Pro Reli: Berlin stimmt ab

Am Sonntag kommt es in der Hauptstadt erneut zu einem Volksentscheid. Es geht um die Form des Religionsunterrichts an Schulen. Dr. Michael Efler, Mitglied des Vorstands von Mehr Demokratie, erklärt, über welche Frage abgestimmt wird und warum der Volksentscheid für die ganze Republik Bedeutung hat.

1. Über welche Fragen stimmen die Berliner ab?

Der überkonfessionelle Verein Pro Reli will den Religionsunterricht an Berliner Schulen aufwerten. Dort gibt es Ethik als Pflichtfach seit Schuljahresbeginn 2006; Religion ist ein freiwilliges Zusatzfach. Nach Willen der Initiatoren sollen sich die Schüler in Zukunft entweder für Ethik oder für Religion entscheiden und beide Fächer sollen benotet werden.

 

2. Wird die Frage in der Stadt diskutiert? Beschäftigen sich die Menschen in der Stadt nun mit dem Unterricht an Schulen?

In der ganzen Stadt machen Plakate auf die Abstimmung aufmerksam; seit Wochen berichten die Berliner Zeitungen intensiv über das Thema. Und die Menschen reden viel und versuchen, andere vom Ja oder Nein zu überzeugen. Direkte Demokratie ist eben ein Bildungsprojekt.
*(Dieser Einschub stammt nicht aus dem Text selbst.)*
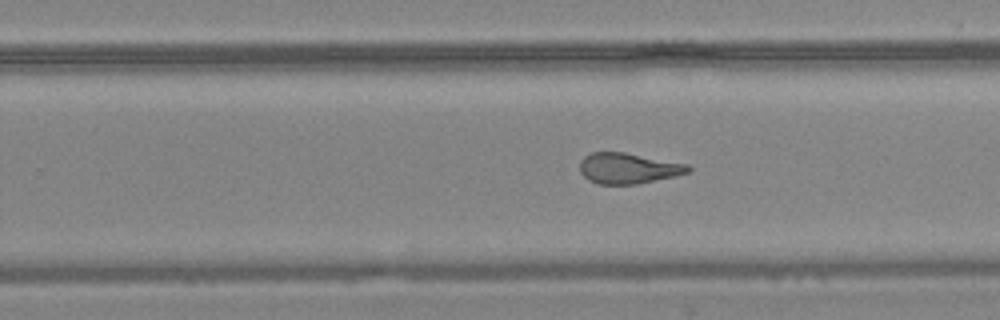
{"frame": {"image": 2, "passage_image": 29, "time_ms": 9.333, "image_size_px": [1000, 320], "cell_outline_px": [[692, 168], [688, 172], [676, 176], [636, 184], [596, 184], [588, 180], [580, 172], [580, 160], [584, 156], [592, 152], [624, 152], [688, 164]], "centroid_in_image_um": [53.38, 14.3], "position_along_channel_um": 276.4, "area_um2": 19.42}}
Wenn solche Fragen von den Politikern allein entschieden werden, finden diese Debatten nur in den Ausschüssen und innerhalb der Parteien statt.
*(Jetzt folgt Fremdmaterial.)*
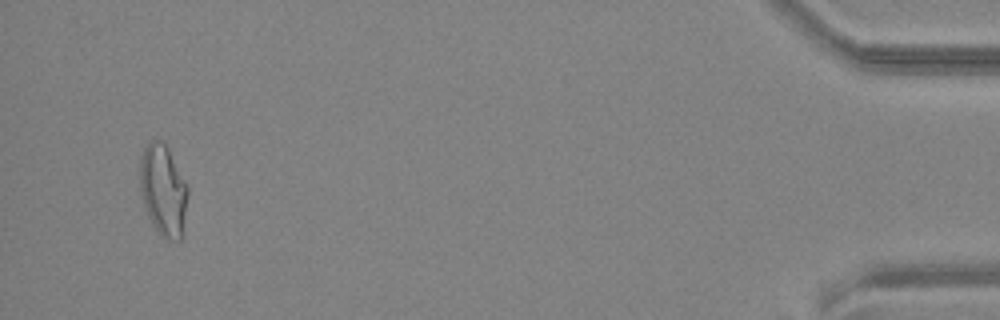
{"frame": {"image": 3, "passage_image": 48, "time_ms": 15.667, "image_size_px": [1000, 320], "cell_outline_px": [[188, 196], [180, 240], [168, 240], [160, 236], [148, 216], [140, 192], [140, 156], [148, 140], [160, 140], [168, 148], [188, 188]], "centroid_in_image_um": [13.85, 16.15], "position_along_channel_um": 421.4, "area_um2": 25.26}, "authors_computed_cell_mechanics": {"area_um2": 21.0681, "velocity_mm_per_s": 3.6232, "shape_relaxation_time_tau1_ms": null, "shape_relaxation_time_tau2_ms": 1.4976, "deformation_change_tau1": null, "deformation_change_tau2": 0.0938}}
Vor ein paar Tagen habe ich ein Gespräch in der U-Bahn mitgehört: Schüler sprachen über die Vor- und Nachteile des Vorschlags; sie wollten ihre Eltern überzeugen, in ihrem Sinne zu stimmen. Das ist gut, denn es wichtig ist, dass genug Menschen an der Abstimmung teilnehmen.

 

3. Geht die Politik fair mit Volksentscheiden um?

Die Politik muss sich an Volksbegehren gewöhnen. Leider wird der Wille der Bürger aber noch nicht ausreichend respektiert. Die Regierung konnte sich über das Ergebnis des Volksentscheids zum Flughafen Tempelhof hinwegsetzen, weil die Initiatoren keine Gesetzesvorlage gemacht hatten, aber auch weil die hohe Zustimmungshürde nicht erreicht werden konnte. Das schafft natürlich Frust.
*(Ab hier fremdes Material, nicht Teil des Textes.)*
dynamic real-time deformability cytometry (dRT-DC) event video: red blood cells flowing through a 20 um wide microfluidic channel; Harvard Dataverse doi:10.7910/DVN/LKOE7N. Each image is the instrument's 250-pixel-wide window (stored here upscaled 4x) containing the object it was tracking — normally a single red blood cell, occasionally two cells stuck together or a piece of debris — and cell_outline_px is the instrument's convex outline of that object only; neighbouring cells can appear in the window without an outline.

Pro Reli hat jetzt einen Gesetzentwurf vorgelegt und der Volksentscheid ist verbindlich. Aber es wäre besser gewesen, wenn der Volksentscheid zusammen mit der Europa- oder Bundestagswahl stattgefunden hätte. Das hätte die Kosten für einen weiteren Wahlgang gespart und für eine höhere Beteiligung gesorgt.

Außerdem hat der Senat über Anzeigen mit Steuergeldern für seine Position geworben. Das ist nicht in Ordnung und wir sind froh, dass das Oberverwaltungsgericht eingegriffen hat.

Es gibt noch viel Aufklärungsarbeit zu leisten: Es muss einen fairen Umgang mit Volksentscheiden geben.

 

4. Wieso gibt es Volksentscheide in Berlin?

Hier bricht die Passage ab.